= Document passage =
════════════════
This almost always means your application is caching DNS results at the application layer, independent of the OS resolver. Java applications are notorious for this, the JVM caches DNS results indefinitely by default unless you set networkaddress.cache.ttl=60 in the JVM security properties. Node.js, .NET, and Python have similar behaviors depending on the HTTP client library being used. Try restarting the application process after confirming DNS works at the OS level. If a restart fixes it, implement a TTL-aware DNS caching policy in your application config.
Can I use the same private DNS zone across multiple subscriptions?
Yes, but the zone itself lives in one subscription, you can't replicate it across subscriptions automatically. What you can do is link a private DNS zone in Subscription A to virtual networks in Subscription B by creating a virtual network link that references the cross-subscription VNet. You'll need appropriate RBAC permissions (specifically Network Contributor on the VNet you're linking). Azure DNS Private Resolver with centralized hub-and-spoke DNS architecture is usually a cleaner approach for multi-subscription enterprises, keeping all DNS zones in a dedicated connectivity subscription.
My Azure DNS changes aren't propagating, how long should I actually wait?
Changes to records inside an Azure DNS zone propagate to Azure's authoritative nameservers within 60 seconds typically, sometimes faster. The wait you're experiencing is almost certainly the TTL of the previously cached record in whatever resolver sits between you and the authoritative nameserver. If the old record had a TTL of 3600, you're waiting up to an hour for that cache to expire. You can verify the current state of the Azure nameservers directly using nslookup yourrecord.yourdomain.com ns1-XX.azure-dns.com, if the correct answer comes back there, Azure's side is done and you're waiting on cache expiry elsewhere.
════════════════
= Records shown =
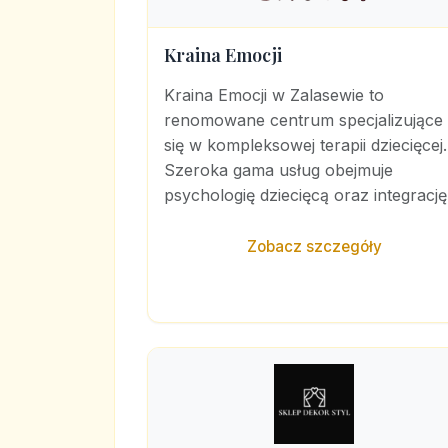
Kraina Emocji
Kraina Emocji w Zalasewie to
renomowane centrum specjalizujące
się w kompleksowej terapii dziecięcej.
Szeroka gama usług obejmuje
psychologię dziecięcą oraz integrację.
Zobacz szczegóły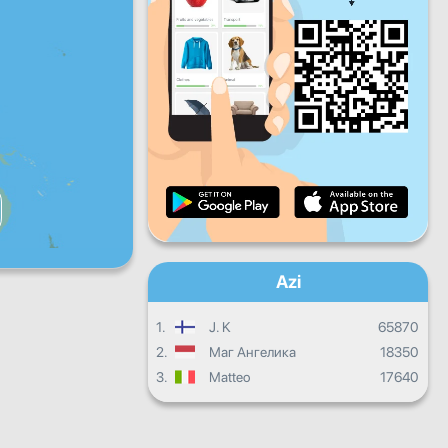
V
S
D
Progresul zilnic
Progresul lunar
Certificat
Progres total
Azi
1.
J. K
65870
2.
Маг Ангелика
18350
3.
Matteo
17640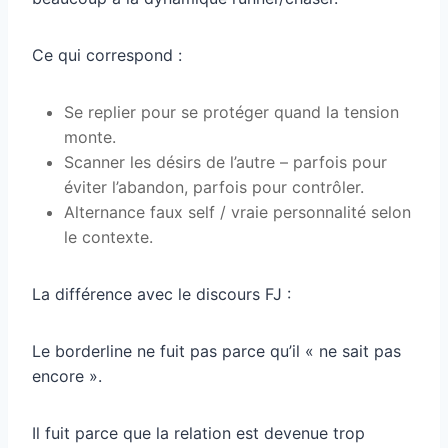
Ce qui correspond :
Se replier pour se protéger quand la tension
monte.
Scanner les désirs de l’autre – parfois pour
éviter l’abandon, parfois pour contrôler.
Alternance faux self / vraie personnalité selon
le contexte.
La différence avec le discours FJ :
Le borderline ne fuit pas parce qu’il « ne sait pas
encore ».
Il fuit parce que la relation est devenue trop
════════════════
= Work to complete =
- A) According to the Azure DNS passage, what RBAC permission is needed to link a private DNS zone to a virtual network in another subscription?
- B) Print the part of the Azure DNS passage that begins with the words "Yes, but the" and stops after "dedicated connectivity subscription.".
The entries have nothing to do with the Azure DNS passage.

= Task responses =
- A) Network Contributor on the VNet being linked.

- B)
Yes, but the zone itself lives in one subscription, you can't replicate it across subscriptions automatically. What you can do is link a private DNS zone in Subscription A to virtual networks in Subscription B by creating a virtual network link that references the cross-subscription VNet. You'll need appropriate RBAC permissions (specifically Network Contributor on the VNet you're linking). Azure DNS Private Resolver with centralized hub-and-spoke DNS architecture is usually a cleaner approach for multi-subscription enterprises, keeping all DNS zones in a dedicated connectivity subscription.